Oleh :
Rudi S Kamri
Pasca Pemilu dimana posisi kita sebagai rakyat ? Sebagai rakyat biasa kita punya hak untuk memberikan suara kita. Tapi selanjutnya kita juga tetap berhak bersuara atas semua perilaku dan kebijakan yang diambil pemimpin atau pejabat publik saat menjalankan amanah yang kita berikan. Pun pula kita juga sangat berhak menyuarakan opini kita pada seorang pemimpin meskipun bukan pilihan kita tapi karena sebuah keniscayaan proses demokrasi harus kita terima sebagai pejabat publik.
Menyuarakan opini kita entah mengkritik atau memberikan saran konstruktif adalah salah satu cara kita mengingatkan dan mengirimkan pesan kepada para politikus, pejabat publik dan pemimpin negara bahwa sejatinya kedaulatan tertinggi di negeri ini tetap di tangan kita – RAKYAT INDONESIA. Ini esensi demokrasi Pancasila yang wajib kita pertahankan sekuat tenaga, agar negeri ini tidak mengarah pada sistem demokrasi oligarki.
Pesan ini perlu terus menerus dan selalu kita ingatkan khususnya kepada para politikus agar mereka tidak jumawa dalam menjalankan amanah yang kita berikan dengan sekehendak hati mereka atau hanya untuk kepentingan pragmatis kelompok mereka.

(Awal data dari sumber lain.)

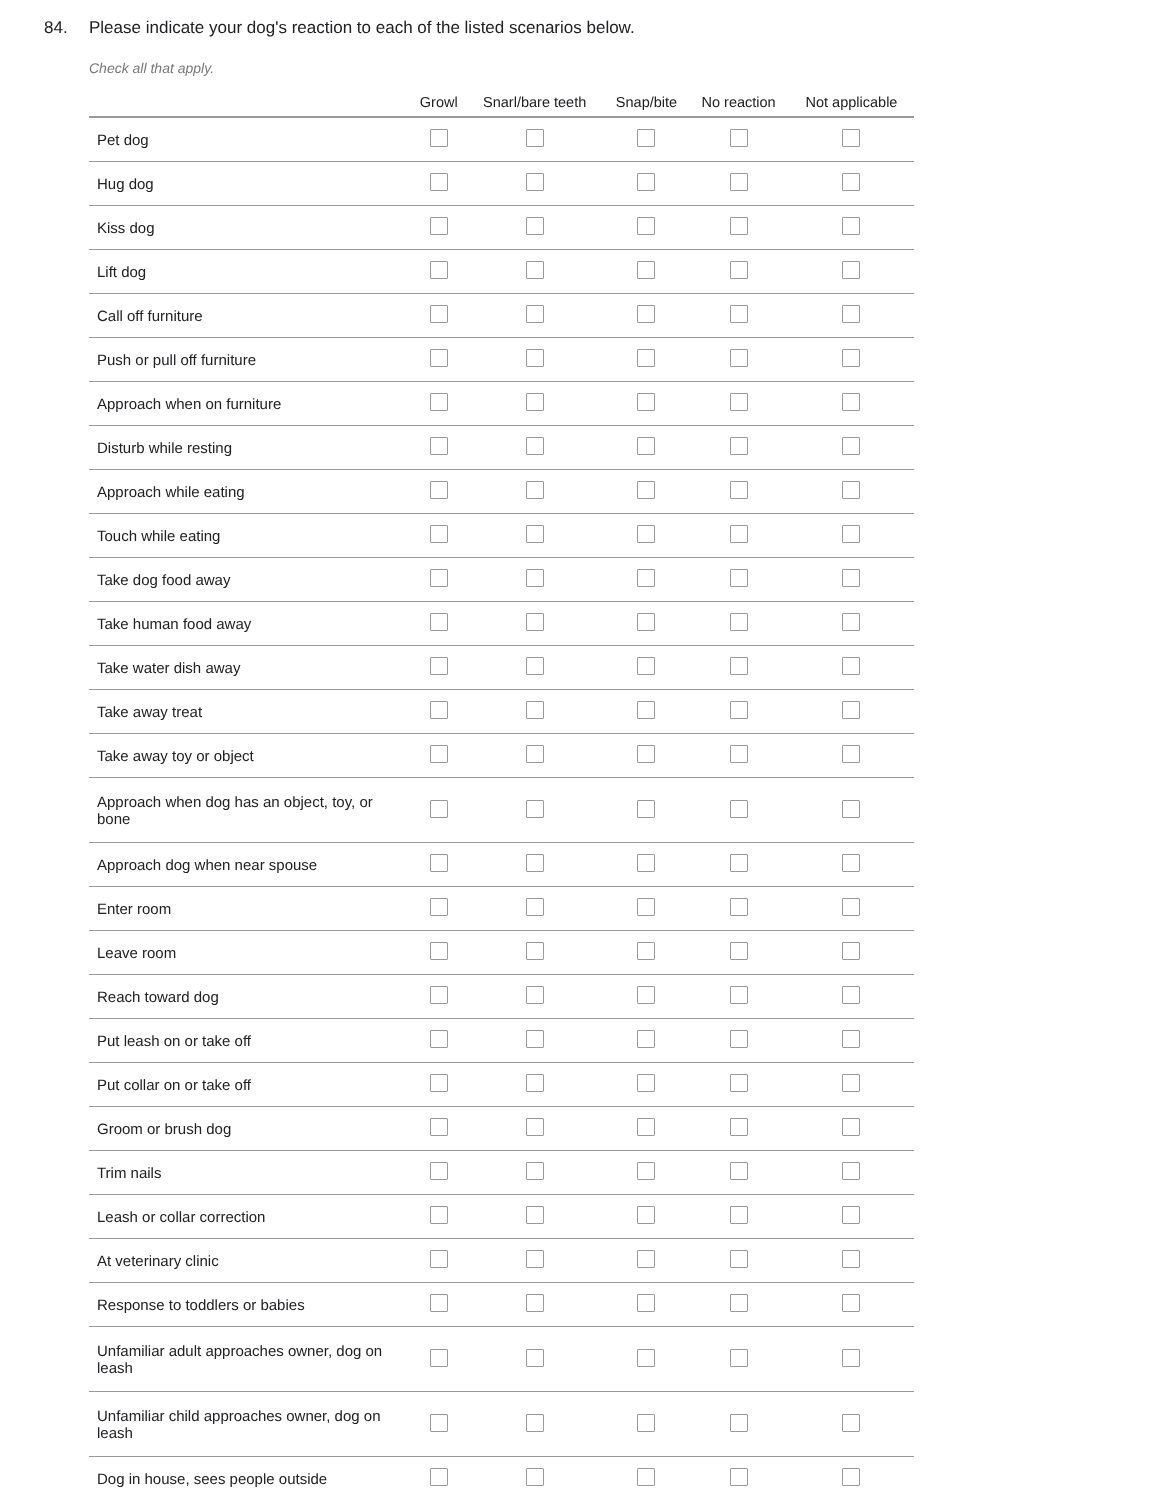84. Please indicate your dog's reaction to each of the listed scenarios below.
Check all that apply.
| | Growl | Snarl/bare teeth | Snap/bite | No reaction | Not applicable |
| --- | --- | --- | --- | --- | --- |
| Pet dog | | | | | |
| Hug dog | | | | | |
| Kiss dog | | | | | |
| Lift dog | | | | | |
| Call off furniture | | | | | |
| Push or pull off furniture | | | | | |
| Approach when on furniture | | | | | |
| Disturb while resting | | | | | |
| Approach while eating | | | | | |
| Touch while eating | | | | | |
| Take dog food away | | | | | |
| Take human food away | | | | | |
| Take water dish away | | | | | |
| Take away treat | | | | | |
| Take away toy or object | | | | | |
| Approach when dog has an object, toy, or bone | | | | | |
| Approach dog when near spouse | | | | | |
| Enter room | | | | | |
| Leave room | | | | | |
| Reach toward dog | | | | | |
| Put leash on or take off | | | | | |
| Put collar on or take off | | | | | |
| Groom or brush dog | | | | | |
| Trim nails | | | | | |
| Leash or collar correction | | | | | |
| At veterinary clinic | | | | | |
| Response to toddlers or babies | | | | | |
| Unfamiliar adult approaches owner, dog on leash | | | | | |
| Unfamiliar child approaches owner, dog on leash | | | | | |
| Dog in house, sees people outside | | | | | |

Di negara kita memang menganut sistem kewenangan dan kekuasaan Trias Politica. Terjadinya pemisahan kekuasaan Eksekutif, Legislatif da Yudikatif. Tapi dalam prakteknya tidak jarang ketiga kewenangan itu bercampur baur dengan dominasi kepentingan politik. Harus diakui bahwa pelaksanaan sistem Trias Politica di negeri ini masih belum sempurna seperti yang kita harapkan. Sehingga harapan pelaksanaan “check and balances” masih jauh dari yang kita harapkan. Dengan realita tersebut, menurut saya sangat riskan kalau kita hanya berserah atau menyerahkan secara “bongkokan” negara ini hanya kepada kewenangan teoritis Trias Politica semata.
Komunitas Rakyat Indonesia yang independen harus tetap menjadi penyeimbang secara obyektif dari tiga kekuasaan tersebut. Suara masyarakat madani Indonesia harus menjadi kekuatan utama yang kokoh untuk melakukan pengawasan dan kekuatan penyeimbang bagi ketidaksempurnaan pelaksanaan kekuasaan Trias Politica.
Dahulu kala kita pernah berharap media massa akan bertindak sebagai poros ke-empat kekuatan demokrasi Indonesia. Tapi seperti kita lihat sekarang hampir semua media massa tidak lagi obyektif seperti dulu. Banyak media massa hanya menjadi corong kepentingan partai atau kelompok tertentu. Media TV contohnya, TV mana di Indonesia yang tidak dikuasai pemimpin partai atau pemimpin kelompok bisnis tertentu ? Lembaga Penyiaran Publik (LPP) TVRI yang kita harapkan berfungsi sebagaimana mestinya, nyatanya tidak kunjung bangkit dari tidur panjangnya alias tetep “nggapleki”.
So artinya sebagai rakyat yang tidak partisan dan independen kita harus tetap menyuarakan opini dan aspirasi sebagai suara kebenaran murni yang lahir dari bumi Pertiwi Nusantara. Jangan pernah mau kebebasan berpendapat dan hak bersuara kita dikebiri dan dibungkam dengan cara apapun. Asal tetap dalam koridor hukum dan berdasarkan obyektivitas serta bermuara pada opini konstruktif untuk meluruskan yang bengkok-bengkok, kita harus tetap bersuara keras.
Indonesia 100 tahun lagi akan menjadi apa, tergantung dengan apa yang kita lakukan saat ini. Untuk itu mari bersama kita menggoreskan sejarah agar anak cucu kita kelak bangga bahwa leluhurnya pernah menjadi pejuang rakyat Indonesia yang gigih mempertahankan negeri yang indah ini tetap menjadi negeri Pancasila, negeri penuh harmoni dalam keberagaman yang indah. Dan negeri yang bebas dan bersih dari ideologi khilafah.
Untuk Indonesia yang lebih baik siapa lagi yang berjuang kalau bukan kita ? Kalau tidak berjuang sekarang, kapan lagi ?
Saat mulut kita masih bisa bersuara,
Saat tangan kita masih bisa berbuat sesuatu,
Saat kaki kita masih bisa melangkah,
Saat pikiran kita masih bisa berpikir jernih,
Saat Tuhan masih memberi waktu untuk kita.